17 May 2006 | sharptongue
Sentimental recollection of adolescence
The style of this film manages to be at once naturalistic, sentimental, and at times highly dramatic. The minutiae of daily life in a village makes the settings very real indeed. Harvesting and threshing rice, picking "egg-apples" and cotton in the mountains, gossiping over dinner.
The boy and girl, whose childhood innocence but very strong friendship seamlessly turns into more adult love (though thoroughly chaste), are mercilessly taunted by nearly everyone close to them. The impression is of a relationship developing under total and minute scrutiny. This sort of thing can happen anywhere, particularly in a small village, but in a Japanese village, the atmosphere for the young couple is beyond claustrophobic, even when they are in the wide open spaces.
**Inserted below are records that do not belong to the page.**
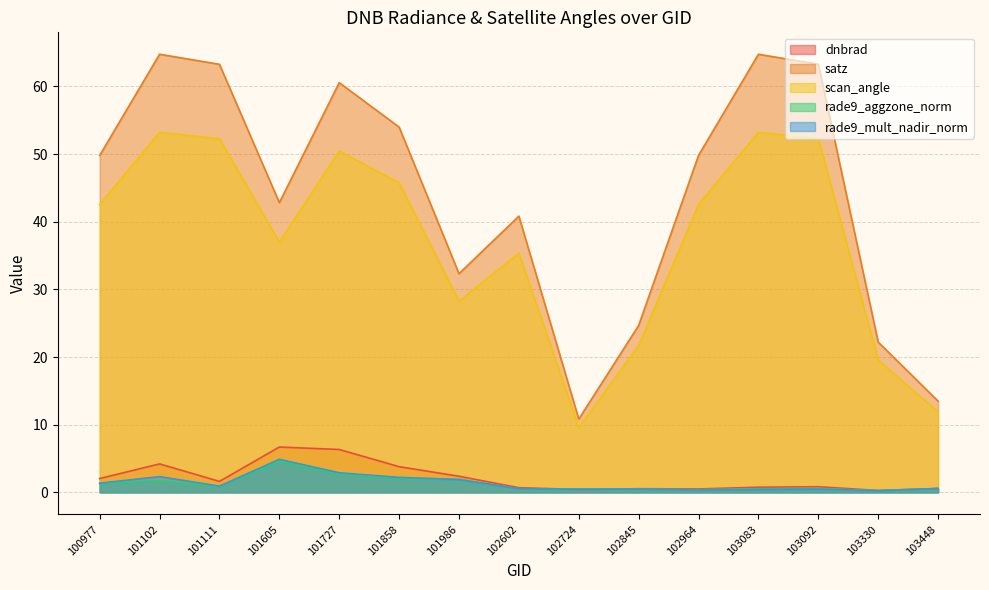

Reading right to left, list all the values displayed in this chart.

dnbrad: 103448=0.6	103330=0.3	103092=0.8	103083=0.8	102964=0.5	102845=0.5	102724=0.4	102602=0.7	101986=2.4	101858=3.8	101727=6.3	101605=6.7	101111=1.6	101102=4.2	100977=2.0
satz: 103448=13.5	103330=22.2	103092=63.3	103083=64.7	102964=49.8	102845=24.7	102724=10.8	102602=40.8	101986=32.3	101858=54.0	101727=60.5	101605=42.8	101111=63.3	101102=64.7	100977=49.8
scan_angle: 103448=11.9	103330=19.6	103092=52.3	103083=53.2	102964=42.5	102845=21.7	102724=9.6	102602=35.4	101986=28.3	101858=45.7	101727=50.4	101605=37.0	101111=52.2	101102=53.2	100977=42.5
rade9_aggzone_norm: 103448=0.6	103330=0.3	103092=0.6	103083=0.5	102964=0.4	102845=0.5	102724=0.5	102602=0.6	101986=1.9	101858=2.0	101727=2.7	101605=4.6	101111=0.9	101102=1.8	100977=1.3
rade9_mult_nadir_norm: 103448=0.6	103330=0.3	103092=0.5	103083=0.4	102964=0.3	102845=0.5	102724=0.5	102602=0.5	101986=1.9	101858=2.2	101727=2.9	101605=4.9	101111=0.9	101102=2.3	100977=1.4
The tone of the story is, and is enhanced by the generally restrained performances, highly emotional, sometimes veering towards melodrama. Though I would be hard pressed to describe this story as a romance, I can well imagine some viewers being moved to tears by the unfairness and injustice of it all.
The story was rather too simple for my liking, though this could be unfair, because I am comparing it to masterworks by the same director, such as Happiness For Us Alone. Nevertheless, the story becomes powerful and effecting towards the end, and is difficult to forget.